In the data, lay out everything from the line containing "The [orcmid.github.io](https://orcmid.github.io) subdomain" down to the line containing "published without change." as a Markdown table, skipping blank lines. Use two columns, "Number" for the row number and "Text" for the line itself.

Source data below:

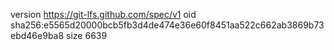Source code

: version https://git-lfs.github.com/spec/v1
oid sha256:e5565d20000bcb5fb3d4de474e36e60f8451aa522c662ab3869b73ebd46e9ba8
size 6639
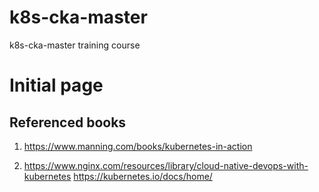 # k8s-cka-master
k8s-cka-master training course

# Initial page

## Referenced books

1. https://www.manning.com/books/kubernetes-in-action

2. https://www.nginx.com/resources/library/cloud-native-devops-with-kubernetes
https://kubernetes.io/docs/home/
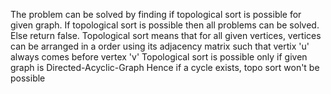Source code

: The problem can be solved by finding if topological sort is possible for given graph.
If topological sort is possible then all problems can be solved.
Else return false.
Topological sort means that for all given vertices, vertices can be arranged in a order using its
adjacency matrix such that vertix 'u' always comes before vertex 'v'
Topological sort is possible only if given graph is Directed-Acyclic-Graph
Hence if a cycle exists, topo sort won't be possible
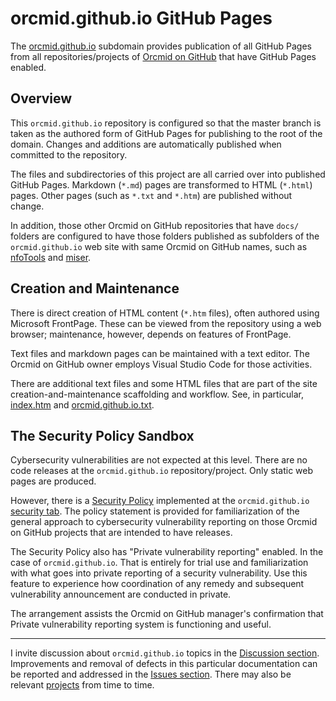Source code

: <!-- README.md 1.1.1                UTF-8                         2024-09-30
     ----1----|----2----|----3----|----4----|----5----|----6----|----7----|--*
     -->
# orcmid.github.io GitHub Pages

The [orcmid.github.io](https://orcmid.github.io) subdomain provides
publication of all GitHub Pages from all repositories/projects of
[Orcmid on GitHub](https://github.com/orcmid) that have GitHub Pages
enabled.

## Overview

This `orcmid.github.io` repository is configured so that the master branch
is taken as the authored form of GitHub Pages for publishing to the root of
the domain.  Changes and additions are automatically published when committed
to the repository.

The files and subdirectories of this project are all carried over into
published GitHub Pages. Markdown (`*.md`) pages are transformed to
HTML (`*.html`) pages.  Other pages (such as `*.txt` and `*.htm`) are
published without change.

In addition, those other Orcmid on GitHub repositories that have `docs/`
folders are configured to have those folders published as subfolders of the
`orcmid.github.io` web site with same Orcmid on GitHub names, such as
[nfoTools](https://orcmid.github.io/nfoTools) and
[miser](https://orcmid.github.io/miser).

## Creation and Maintenance

There is direct creation of HTML content (`*.htm` files), often authored using
Microsoft FrontPage.  These can be viewed from the repository using a web
browser; maintenance, however, depends on features of FrontPage.

Text files and markdown pages can be maintained with a text editor.  The
Orcmid on GitHub owner employs Visual Studio Code for those activities.

There are additional text files and some HTML files that are part of the
site creation-and-maintenance scaffolding and workflow.  See, in particular,
[index.htm](https://orcmid.github.io/index.htm) and
[orcmid.github.io.txt](https://orcmid.github.io/orcmid.github.io.txt).

## The Security Policy Sandbox

Cybersecurity vulnerabilities are not expected at this level.  There are no
code releases at the `orcmid.github.io` repository/project.  Only static web
pages are produced.

However, there is a
[Security Policy](https://orcmid.github.io/SECURITY.html)
implemented at the `orcmid.github.io`
[security tab](https://github.com/orcmid/orcmid.github.io/security).  The
policy statement is provided for familiarization of the general approach
to cybersecurity vulnerability reporting on those Orcmid on GitHub projects
that are intended to have releases.

The Security Policy also has "Private vulnerability reporting" enabled.  In
the case of `orcmid.github.io`. That is entirely for trial use and
familiarization with what goes into private reporting of a security
vulnerability.  Use this feature to experience how coordination of any
remedy and subsequent vulnerability announcement are conducted in private.

The arrangement assists the Orcmid on GitHub manager's confirmation that
Private vulnerability reporting system is functioning and useful.

----

I invite discussion about `orcmid.github.io` topics in the
[Discussion section](https://github.com/orcmid/orcmid.github.io/discussions).
Improvements and removal of defects in this particular documentation can be
reported and addressed in the
[Issues section](https://github.com/orcmid/orcmid.github.io/issues).  There
may also be relevant
[projects](https://github.com/orcmid/orcmid.github.io/projects)
from time to time.

<!--

      1.1.1 2024-09-30T21:57Z Additional smoothing
      1.1.0 2024-09-30T15:37Z Touch-up, refining the Sandbox explanation
      1.0.0 2024-09-29T18:23Z First completed draft
      0.0.0 2024-09-29T15:12Z Trial Version to Verify non-interference with
            index.md
      -->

End of Source data.

■ Written solution:
| Number | Text |
|---|---|
| 1 | The [orcmid.github.io](https://orcmid.github.io) subdomain provides |
| 2 | publication of all GitHub Pages from all repositories/projects of |
| 3 | [Orcmid on GitHub](https://github.com/orcmid) that have GitHub Pages |
| 4 | enabled. |
| 5 | ## Overview |
| 6 | This `orcmid.github.io` repository is configured so that the master branch |
| 7 | is taken as the authored form of GitHub Pages for publishing to the root of |
| 8 | the domain.  Changes and additions are automatically published when committed |
| 9 | to the repository. |
| 10 | The files and subdirectories of this project are all carried over into |
| 11 | published GitHub Pages. Markdown (`*.md`) pages are transformed to |
| 12 | HTML (`*.html`) pages.  Other pages (such as `*.txt` and `*.htm`) are |
| 13 | published without change. |